God's act of reconciliation, which is the core of the event of revelation, is an act of God upon the human mind. He saw a gap in the connection between God's action and the way of human knowledge to God in Catholic theology, which is why he would eventually accuse it of having a "theology of the First Article. Theological epistemology and theological ontology must both lead to the same God. Knowledge must follow the ontology of grace and reconciliation. Consequently, Barth would be led to reject the analogia entis, for he interpreted it as a concept that encapsulates the entire Catholic economy of grace in its peaceful transition from creation through the easy waters of reconciliation to redemption.

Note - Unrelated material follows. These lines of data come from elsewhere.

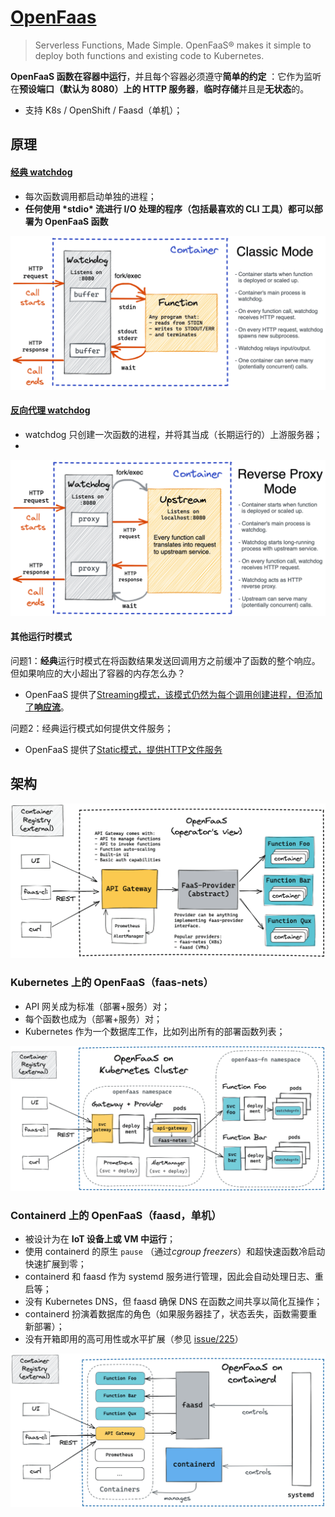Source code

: # [OpenFaas](https://docs.openfaas.com/)

> Serverless Functions, Made Simple. OpenFaaS® makes it simple to deploy both functions and existing code to Kubernetes.

**OpenFaaS 函数在容器中运行**，并且每个容器必须遵守**简单的约定** ：它作为监听在**预设端口（默认为 8080）上的 HTTP 服务器**，**临时存储**并且是**无状态**的。

- 支持 K8s / OpenShift / Faasd（单机）；

## 原理

#### [经典 watchdog](https://github.com/openfaas/classic-watchdog)

- 每次函数调用都启动单独的进程；
- **任何使用 \*stdio\* 流进行 I/O 处理的程序（包括最喜欢的 CLI 工具）都可以部署为 OpenFaaS 函数**

![img](pics/simple_watch_dog.png)

#### [反向代理 watchdog](https://github.com/openfaas/of-watchdog)

- watchdog 只创建一次函数的进程，并将其当成（长期运行的）上游服务器；
- 

![img](pics/proxy_watch_dog.png)

#### 其他运行时模式

问题1：**经典**运行时模式在将函数结果发送回调用方之前缓冲了函数的整个响应。但如果响应的大小超出了容器的内存怎么办？

- OpenFaaS 提供了[Streaming模式，该模式仍然为每个调用创建进程，但添加了**响应流**](https://github.com/openfaas/of-watchdog/blob/a0289419078824f0a070860f84a6b383eb4f2169/README.md#3-streaming-fork-modestreaming---default)。

问题2：经典运行模式如何提供文件服务；

- OpenFaaS 提供了[Static模式，提供HTTP文件服务](https://github.com/openfaas/of-watchdog#4-static-modestatic)



## 架构

![img](pics/openfaas_arch.png)

### Kubernetes 上的 OpenFaaS（faas-nets）

- API 网关成为标准（部署+服务）对；
- 每个函数也成为（部署+服务）对；
- Kubernetes 作为一个数据库工作，比如列出所有的部署函数列表；

![img](pics/openfaas_k8s.png)

### Containerd 上的 OpenFaaS（faasd，单机）

- 被设计为在 **IoT 设备上或 VM 中运行**；
- 使用 containerd 的原生 `pause` （通过*cgroup freezers*）和超快速函数冷启动快速扩展到零；
- containerd 和 faasd 作为 systemd 服务进行管理，因此会自动处理日志、重启等；
- 没有 Kubernetes DNS，但 faasd 确保 DNS 在函数之间共享以简化互操作；
- containerd 扮演着数据库的角色（如果服务器挂了，状态丢失，函数需要重新部署）；
- 没有开箱即用的高可用性或水平扩展（参见 [issue/225](https://github.com/openfaas/faasd/issues/225)）

![img](pics/openfaas_faasd.png)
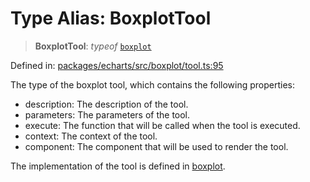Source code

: # Type Alias: BoxplotTool

> **BoxplotTool**: *typeof* [`boxplot`](../variables/boxplot.md)

Defined in: [packages/echarts/src/boxplot/tool.ts:95](https://github.com/geodaopenjs/openassistant/blob/2c7e2a603db0fcbd6603996e5ea15006191c5f7f/packages/echarts/src/boxplot/tool.ts#L95)

The type of the boxplot tool, which contains the following properties:

- description: The description of the tool.
- parameters: The parameters of the tool.
- execute: The function that will be called when the tool is executed.
- context: The context of the tool.
- component: The component that will be used to render the tool.

The implementation of the tool is defined in [boxplot](../variables/boxplot.md).
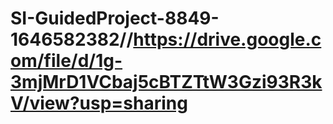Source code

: # SI-GuidedProject-8849-1646582382//https://drive.google.com/file/d/1g-3mjMrD1VCbaj5cBTZTtW3Gzi93R3kV/view?usp=sharing
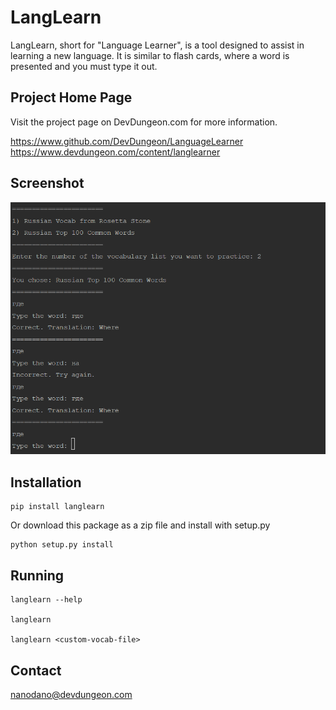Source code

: # LangLearn

LangLearn, short for "Language Learner", is a tool designed to
assist in learning a new language. It is similar to flash cards,
where a word is presented and you must type it out.

## Project Home Page

Visit the project page on DevDungeon.com for more information.

https://www.github.com/DevDungeon/LanguageLearner
https://www.devdungeon.com/content/langlearner

## Screenshot

![Screenshot of running app](screenshots/screenshot1.png)

## Installation

    pip install langlearn
    
Or download this package as a zip file and install with setup.py 

    python setup.py install
    
## Running

    langlearn --help
    
    langlearn
    
    langlearn <custom-vocab-file>
         
## Contact

nanodano@devdungeon.com

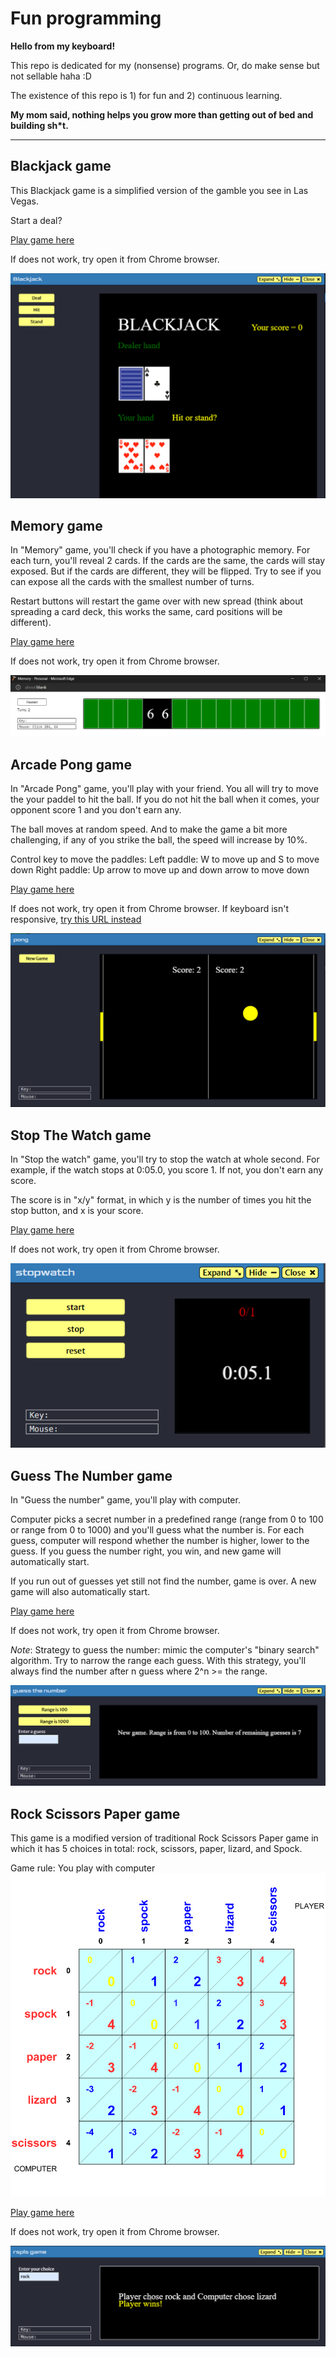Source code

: # Fun programming

**Hello from my keyboard!**

This repo is dedicated for my (nonsense) programs. Or, do make sense but not sellable haha :D

The existence of this repo is 1) for fun and 2) continuous learning. 

**My mom said, nothing helps you grow more than getting out of bed and building sh*t.**
_________________

## Blackjack game
This Blackjack game is a simplified version of the gamble you see in Las Vegas. 

Start a deal?

[Play game here](https://py2.codeskulptor.org/#user51_Hf5FIx2SrC_14.py)

If does not work, try open it from Chrome browser.

![blackjack game program](images/blackjack.png)

## Memory game
In "Memory" game, you'll check if you have a photographic memory. For each turn, you'll reveal 2 cards. If the cards are the same, the cards will stay exposed. But if the cards are different, they will be flipped. Try to see if you can expose all the cards with the smallest number of turns. 

Restart buttons will restart the game over with new spread (think about spreading a card deck, this works the same, card positions will be different).

[Play game here](https://py2.codeskulptor.org/#user51_Hf5FIx2SrC_14.py)

If does not work, try open it from Chrome browser.

![memory game program](images/memory.png)

## Arcade Pong game
In "Arcade Pong" game, you'll play with your friend. You all will try to move the your paddel to hit the ball. If you do not hit the ball when it comes, your opponent score 1 and you don't earn any.

The ball moves at random speed. And to make the game a bit more challenging, if any of you strike the ball, the speed will increase by 10%. 

Control key to move the paddles:
Left paddle: W to move up and S to move down
Right paddle: Up arrow to move up and down arrow to move down

[Play game here](https://py3.codeskulptor.org/#user309_YPR6SsMD1P_14.py)

If does not work, try open it from Chrome browser.
If keyboard isn't responsive, [try this URL instead](https://py2.codeskulptor.org/#user309_YPR6SsMD1P_14.py)

![Arcade Pong game program](images/arcade-pong.png)

## Stop The Watch game
In "Stop the watch" game, you'll try to stop the watch at whole second. For example, if the watch stops at 0:05.0, you score 1. If not, you don't earn any score. 

The score is in "x/y" format, in which y is the number of times you hit the stop button, and x is your score. 

[Play game here](https://py3.codeskulptor.org/#user309_uGEW4OWIkr_4.py)

If does not work, try open it from Chrome browser.

![Stop the watch game](images/stopwatch.png)

## Guess The Number game
In "Guess the number" game, you'll play with computer.

Computer picks a secret number in a predefined range (range from 0 to 100 or range from 0 to 1000) and you'll guess what the number is. For each guess, computer will respond whether the number is higher, lower to the guess. If you guess the number right, you win, and new game will automatically start.

If you run out of guesses yet still not find the number, game is over. A new game will also automatically start.

[Play game here](https://py3.codeskulptor.org/#user309_p2lFVLUeqL_0.py)

If does not work, try open it from Chrome browser.

*Note*:
Strategy to guess the number: mimic the computer's "binary search" algorithm. Try to narrow the range each guess. With this strategy, you'll always find the number after n guess where 2^n >= the range.

![guess the number game program](images/guess-the-number.png)

## Rock Scissors Paper game
This game is a modified version of traditional Rock Scissors Paper game in which it has 5 choices in total: rock, scissors, paper, lizard, and Spock.

Game rule:
You play with computer
![Choice matrix](images/image.png)

[Play game here](https://py3.codeskulptor.org/#user309_input_fields_3.py)

If does not work, try open it from Chrome browser.

![rock scissors paper game program](images/rock-scissors-paper.png)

It does not take seriously the central and unavoidable fact of Christianity, namely, that God's reconciliation of the world means a death to sin, an interruption to the order of creaturely things, and an extinguishing of all ways to knowledge of God which grow out of the natural human's unreconciled power of reason. In Barth's view, Catholic theology has no real expression of the dialectic between sin and grace, and no real sense of the direct action of God on — and on behalf of — all creaturely existence.
It is precisely on this point of the unreconciled human mind and the unreconciled knowledge of God, especially as it is represented in the analogia entis as a central tenet to Catholic theology, along with the specter of God the Creator and First Cause who has little to do with grace and reconciliation, that friendly exchange between Barth and Catholic theology broke down. He had arrived at the conclusion that the Incarnation as a work of God ad extra could not be the primary way through which God's objective and concrete presence is defined.
Jesus Christ, the one who makes objective knowledge of God possible, is a part of God who in God's very being in eternity acts as Creator, Reconciler, and Redeemer — Father, Son, Spirit.